━━━ Information supplied ━━━

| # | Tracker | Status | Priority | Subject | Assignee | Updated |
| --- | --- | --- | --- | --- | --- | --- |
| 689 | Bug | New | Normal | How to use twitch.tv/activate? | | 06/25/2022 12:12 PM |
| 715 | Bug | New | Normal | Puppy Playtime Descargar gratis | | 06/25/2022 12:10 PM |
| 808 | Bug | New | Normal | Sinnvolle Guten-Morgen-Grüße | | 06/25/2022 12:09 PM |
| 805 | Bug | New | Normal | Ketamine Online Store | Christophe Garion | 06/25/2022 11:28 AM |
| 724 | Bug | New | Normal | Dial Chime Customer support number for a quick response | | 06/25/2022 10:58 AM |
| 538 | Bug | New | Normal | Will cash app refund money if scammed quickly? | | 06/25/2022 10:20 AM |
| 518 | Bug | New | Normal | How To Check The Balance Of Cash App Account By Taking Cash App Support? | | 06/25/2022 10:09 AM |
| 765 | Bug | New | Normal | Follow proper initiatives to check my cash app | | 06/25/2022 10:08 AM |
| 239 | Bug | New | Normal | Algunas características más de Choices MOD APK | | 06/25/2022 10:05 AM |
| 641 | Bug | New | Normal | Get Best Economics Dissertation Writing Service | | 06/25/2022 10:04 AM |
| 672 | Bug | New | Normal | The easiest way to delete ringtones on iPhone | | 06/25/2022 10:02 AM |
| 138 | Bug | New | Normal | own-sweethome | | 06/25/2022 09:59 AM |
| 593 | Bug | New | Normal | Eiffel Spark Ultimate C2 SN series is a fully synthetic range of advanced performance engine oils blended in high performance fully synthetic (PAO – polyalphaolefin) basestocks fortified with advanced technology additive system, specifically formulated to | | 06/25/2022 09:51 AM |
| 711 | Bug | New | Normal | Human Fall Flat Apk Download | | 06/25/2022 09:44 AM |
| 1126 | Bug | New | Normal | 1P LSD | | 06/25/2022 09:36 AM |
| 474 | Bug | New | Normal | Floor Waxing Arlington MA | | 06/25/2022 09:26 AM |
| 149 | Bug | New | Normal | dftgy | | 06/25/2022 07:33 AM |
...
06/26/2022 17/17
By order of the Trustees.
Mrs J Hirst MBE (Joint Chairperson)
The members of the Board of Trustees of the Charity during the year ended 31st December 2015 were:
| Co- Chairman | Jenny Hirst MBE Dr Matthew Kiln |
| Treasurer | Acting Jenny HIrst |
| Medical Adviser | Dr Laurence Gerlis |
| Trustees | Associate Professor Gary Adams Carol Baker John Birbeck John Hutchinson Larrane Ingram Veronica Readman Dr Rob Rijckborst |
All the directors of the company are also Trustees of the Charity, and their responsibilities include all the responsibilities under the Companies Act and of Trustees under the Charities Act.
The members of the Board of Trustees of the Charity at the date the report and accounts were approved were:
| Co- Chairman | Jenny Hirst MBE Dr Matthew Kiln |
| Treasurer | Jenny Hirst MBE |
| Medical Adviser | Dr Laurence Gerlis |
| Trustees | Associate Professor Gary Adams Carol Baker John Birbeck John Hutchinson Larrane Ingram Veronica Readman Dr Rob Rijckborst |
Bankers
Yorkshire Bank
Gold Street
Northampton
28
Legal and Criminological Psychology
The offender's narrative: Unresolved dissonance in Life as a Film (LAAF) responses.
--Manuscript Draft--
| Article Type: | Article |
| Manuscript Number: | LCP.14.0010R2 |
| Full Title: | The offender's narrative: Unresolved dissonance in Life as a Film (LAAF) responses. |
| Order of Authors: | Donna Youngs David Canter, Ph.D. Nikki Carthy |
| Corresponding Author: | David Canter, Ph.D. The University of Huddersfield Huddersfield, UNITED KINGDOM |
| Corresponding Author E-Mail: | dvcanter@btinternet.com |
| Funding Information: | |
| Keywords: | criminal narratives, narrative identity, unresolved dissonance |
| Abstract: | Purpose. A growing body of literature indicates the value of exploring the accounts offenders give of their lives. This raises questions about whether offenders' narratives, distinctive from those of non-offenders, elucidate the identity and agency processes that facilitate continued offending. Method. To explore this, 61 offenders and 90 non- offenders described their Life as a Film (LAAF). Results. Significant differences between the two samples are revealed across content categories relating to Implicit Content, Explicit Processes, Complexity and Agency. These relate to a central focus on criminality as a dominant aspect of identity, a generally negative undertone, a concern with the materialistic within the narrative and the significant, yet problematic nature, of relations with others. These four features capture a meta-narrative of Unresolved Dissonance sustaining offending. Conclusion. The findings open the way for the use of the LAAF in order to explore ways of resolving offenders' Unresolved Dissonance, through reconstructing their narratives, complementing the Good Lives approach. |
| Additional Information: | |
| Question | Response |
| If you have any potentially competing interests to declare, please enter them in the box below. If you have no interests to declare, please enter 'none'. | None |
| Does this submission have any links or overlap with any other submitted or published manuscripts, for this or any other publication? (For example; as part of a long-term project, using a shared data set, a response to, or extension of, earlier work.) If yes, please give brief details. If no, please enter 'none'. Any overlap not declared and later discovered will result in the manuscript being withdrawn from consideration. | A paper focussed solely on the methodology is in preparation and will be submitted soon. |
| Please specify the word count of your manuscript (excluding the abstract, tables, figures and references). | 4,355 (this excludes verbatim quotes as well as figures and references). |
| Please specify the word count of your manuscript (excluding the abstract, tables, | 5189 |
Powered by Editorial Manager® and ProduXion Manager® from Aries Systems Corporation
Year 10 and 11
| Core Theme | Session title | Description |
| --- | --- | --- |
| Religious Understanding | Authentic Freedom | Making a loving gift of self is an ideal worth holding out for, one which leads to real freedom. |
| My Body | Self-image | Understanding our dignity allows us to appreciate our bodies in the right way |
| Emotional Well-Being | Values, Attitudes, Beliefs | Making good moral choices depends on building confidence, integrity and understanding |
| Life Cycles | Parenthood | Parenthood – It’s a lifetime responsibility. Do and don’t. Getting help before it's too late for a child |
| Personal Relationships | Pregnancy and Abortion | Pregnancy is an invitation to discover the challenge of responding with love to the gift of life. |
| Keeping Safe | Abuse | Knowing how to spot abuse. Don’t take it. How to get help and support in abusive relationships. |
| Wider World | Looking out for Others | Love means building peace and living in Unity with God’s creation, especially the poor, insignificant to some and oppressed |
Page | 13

━━━

Each line above should be copied exactly, with no line missing.

Exercise answer:
| # | Tracker | Status | Priority | Subject | Assignee | Updated |
| --- | --- | --- | --- | --- | --- | --- |
| 689 | Bug | New | Normal | How to use twitch.tv/activate? | | 06/25/2022 12:12 PM |
| 715 | Bug | New | Normal | Puppy Playtime Descargar gratis | | 06/25/2022 12:10 PM |
| 808 | Bug | New | Normal | Sinnvolle Guten-Morgen-Grüße | | 06/25/2022 12:09 PM |
| 805 | Bug | New | Normal | Ketamine Online Store | Christophe Garion | 06/25/2022 11:28 AM |
| 724 | Bug | New | Normal | Dial Chime Customer support number for a quick response | | 06/25/2022 10:58 AM |
| 538 | Bug | New | Normal | Will cash app refund money if scammed quickly? | | 06/25/2022 10:20 AM |
| 518 | Bug | New | Normal | How To Check The Balance Of Cash App Account By Taking Cash App Support? | | 06/25/2022 10:09 AM |
| 765 | Bug | New | Normal | Follow proper initiatives to check my cash app | | 06/25/2022 10:08 AM |
| 239 | Bug | New | Normal | Algunas características más de Choices MOD APK | | 06/25/2022 10:05 AM |
| 641 | Bug | New | Normal | Get Best Economics Dissertation Writing Service | | 06/25/2022 10:04 AM |
| 672 | Bug | New | Normal | The easiest way to delete ringtones on iPhone | | 06/25/2022 10:02 AM |
| 138 | Bug | New | Normal | own-sweethome | | 06/25/2022 09:59 AM |
| 593 | Bug | New | Normal | Eiffel Spark Ultimate C2 SN series is a fully synthetic range of advanced performance engine oils blended in high performance fully synthetic (PAO – polyalphaolefin) basestocks fortified with advanced technology additive system, specifically formulated to | | 06/25/2022 09:51 AM |
| 711 | Bug | New | Normal | Human Fall Flat Apk Download | | 06/25/2022 09:44 AM |
| 1126 | Bug | New | Normal | 1P LSD | | 06/25/2022 09:36 AM |
| 474 | Bug | New | Normal | Floor Waxing Arlington MA | | 06/25/2022 09:26 AM |
| 149 | Bug | New | Normal | dftgy | | 06/25/2022 07:33 AM |
...
06/26/2022 17/17
By order of the Trustees.
Mrs J Hirst MBE (Joint Chairperson)
The members of the Board of Trustees of the Charity during the year ended 31st December 2015 were:
| Co- Chairman | Jenny Hirst MBE Dr Matthew Kiln |
| Treasurer | Acting Jenny HIrst |
| Medical Adviser | Dr Laurence Gerlis |
| Trustees | Associate Professor Gary Adams Carol Baker John Birbeck John Hutchinson Larrane Ingram Veronica Readman Dr Rob Rijckborst |
All the directors of the company are also Trustees of the Charity, and their responsibilities include all the responsibilities under the Companies Act and of Trustees under the Charities Act.
The members of the Board of Trustees of the Charity at the date the report and accounts were approved were:
| Co- Chairman | Jenny Hirst MBE Dr Matthew Kiln |
| Treasurer | Jenny Hirst MBE |
| Medical Adviser | Dr Laurence Gerlis |
| Trustees | Associate Professor Gary Adams Carol Baker John Birbeck John Hutchinson Larrane Ingram Veronica Readman Dr Rob Rijckborst |
Bankers
Yorkshire Bank
Gold Street
Northampton
28
Legal and Criminological Psychology
The offender's narrative: Unresolved dissonance in Life as a Film (LAAF) responses.
--Manuscript Draft--
| Article Type: | Article |
| Manuscript Number: | LCP.14.0010R2 |
| Full Title: | The offender's narrative: Unresolved dissonance in Life as a Film (LAAF) responses. |
| Order of Authors: | Donna Youngs David Canter, Ph.D. Nikki Carthy |
| Corresponding Author: | David Canter, Ph.D. The University of Huddersfield Huddersfield, UNITED KINGDOM |
| Corresponding Author E-Mail: | dvcanter@btinternet.com |
| Funding Information: | |
| Keywords: | criminal narratives, narrative identity, unresolved dissonance |
| Abstract: | Purpose. A growing body of literature indicates the value of exploring the accounts offenders give of their lives. This raises questions about whether offenders' narratives, distinctive from those of non-offenders, elucidate the identity and agency processes that facilitate continued offending. Method. To explore this, 61 offenders and 90 non- offenders described their Life as a Film (LAAF). Results. Significant differences between the two samples are revealed across content categories relating to Implicit Content, Explicit Processes, Complexity and Agency. These relate to a central focus on criminality as a dominant aspect of identity, a generally negative undertone, a concern with the materialistic within the narrative and the significant, yet problematic nature, of relations with others. These four features capture a meta-narrative of Unresolved Dissonance sustaining offending. Conclusion. The findings open the way for the use of the LAAF in order to explore ways of resolving offenders' Unresolved Dissonance, through reconstructing their narratives, complementing the Good Lives approach. |
| Additional Information: | |
| Question | Response |
| If you have any potentially competing interests to declare, please enter them in the box below. If you have no interests to declare, please enter 'none'. | None |
| Does this submission have any links or overlap with any other submitted or published manuscripts, for this or any other publication? (For example; as part of a long-term project, using a shared data set, a response to, or extension of, earlier work.) If yes, please give brief details. If no, please enter 'none'. Any overlap not declared and later discovered will result in the manuscript being withdrawn from consideration. | A paper focussed solely on the methodology is in preparation and will be submitted soon. |
| Please specify the word count of your manuscript (excluding the abstract, tables, figures and references). | 4,355 (this excludes verbatim quotes as well as figures and references). |
| Please specify the word count of your manuscript (excluding the abstract, tables, | 5189 |
Powered by Editorial Manager® and ProduXion Manager® from Aries Systems Corporation
Year 10 and 11
| Core Theme | Session title | Description |
| --- | --- | --- |
| Religious Understanding | Authentic Freedom | Making a loving gift of self is an ideal worth holding out for, one which leads to real freedom. |
| My Body | Self-image | Understanding our dignity allows us to appreciate our bodies in the right way |
| Emotional Well-Being | Values, Attitudes, Beliefs | Making good moral choices depends on building confidence, integrity and understanding |
| Life Cycles | Parenthood | Parenthood – It’s a lifetime responsibility. Do and don’t. Getting help before it's too late for a child |
| Personal Relationships | Pregnancy and Abortion | Pregnancy is an invitation to discover the challenge of responding with love to the gift of life. |
| Keeping Safe | Abuse | Knowing how to spot abuse. Don’t take it. How to get help and support in abusive relationships. |
| Wider World | Looking out for Others | Love means building peace and living in Unity with God’s creation, especially the poor, insignificant to some and oppressed |
Page | 13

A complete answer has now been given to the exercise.